Proposed by Councillor D. Bayliss that the council should recommend to the Public Meeting that as many persons as possible in the Parish should subscribe a certain sum weekly, to maintain a family of Refugees during the period of War. Carried. St Brides Minor Parish Council (P78)

It was proposed by Councillor D Lewis that they allow rates to be free on the Belgian Refugee House. Carried. St Brides Minor Parish Council (P78)

Mr Brown gave particulars of the offered apartments in Albany Road & after consideration Mr Roberts proposed and Mrs Farrar seconded that the house in Albany Road be taken subject to the Belgian Relief Committee agreeing to furnish same. Carried. Roath Park United Reformed Church (D601/7)

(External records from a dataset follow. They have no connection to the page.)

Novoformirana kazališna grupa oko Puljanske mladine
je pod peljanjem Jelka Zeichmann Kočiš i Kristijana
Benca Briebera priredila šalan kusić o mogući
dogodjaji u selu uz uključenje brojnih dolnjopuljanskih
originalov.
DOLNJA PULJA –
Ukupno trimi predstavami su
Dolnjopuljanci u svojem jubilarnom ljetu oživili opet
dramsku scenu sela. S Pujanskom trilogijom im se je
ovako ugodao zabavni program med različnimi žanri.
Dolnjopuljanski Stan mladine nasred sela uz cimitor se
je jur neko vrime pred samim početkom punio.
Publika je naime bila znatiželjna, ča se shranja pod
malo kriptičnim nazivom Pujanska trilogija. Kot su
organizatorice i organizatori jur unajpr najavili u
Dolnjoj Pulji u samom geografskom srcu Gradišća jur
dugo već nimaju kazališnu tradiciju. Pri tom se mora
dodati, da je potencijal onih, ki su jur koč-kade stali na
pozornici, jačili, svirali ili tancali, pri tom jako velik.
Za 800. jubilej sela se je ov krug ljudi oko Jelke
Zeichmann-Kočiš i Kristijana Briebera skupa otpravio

The local authorities would take ultimate responsibility for the welfare of the refugees. They would have to deal with a variety of issues. One area to be dealt with was the health of the refugees:

He reported that he had received a warning from the Authorities that a case of small pox had occurred at the Earls Court Refugee Camp for Belgians and he had therefore visited the refugees from that camp who were at Angelton Cottage and found a child there with suspicious symptoms. He had called on the Medical Officer who had instructed him to report on the case on Monday next.  It was moved by Mr R. John seconded by Mr W.A. Howell and Resolved that, if the case proves to be small pox, the Clerk be instructed to give twenty four hours notice to the Hospital Committee to clear the Small Pox Hospital ready for its reception. Penybont Rural District Council (RDPB/C/14)


Letter from the War Refugees Committee asking that the recent Belgian refugees be treated locally and free of charge, as many were sick, convalescent and suffering from nervous shock, infectious disease etc. and were, in the most, entirely without means. Resolved that the council are prepared to deal with local cases in their Accident and Surgical Hospital and Infectious Diseases HospitalBarry Urban District Council (BB/C/1/20)

Most local authorities tried to help the refugees by reducing or completely removing the cost of accomodation and other expenses:

…that the Collectors be instructed not to collect rates from premises occupied by Belgian Refugees…  Llantrisant and Llantwit Fardre Rural District Council (RDLL/C/13)

Resolved that the Belgian Refugees in Penarth be allowed to use the Baths free of charge. Penarth Urban District Council (UDPE/C/1/4)

There were also other ways that the authorities tried to help the refugees, either themselves or through voluntary groups:

The Chairman submitted a letter he had received from the Central Committee asking the Council to organize another Christmas Day collection for the relief of the Belgian Children.  Resolved that the Council support the movement and that the following members be requested to make the necessary arrangements for their respective wards…  Ogmore and Garw Urban District Council (UDOG/C/1/11)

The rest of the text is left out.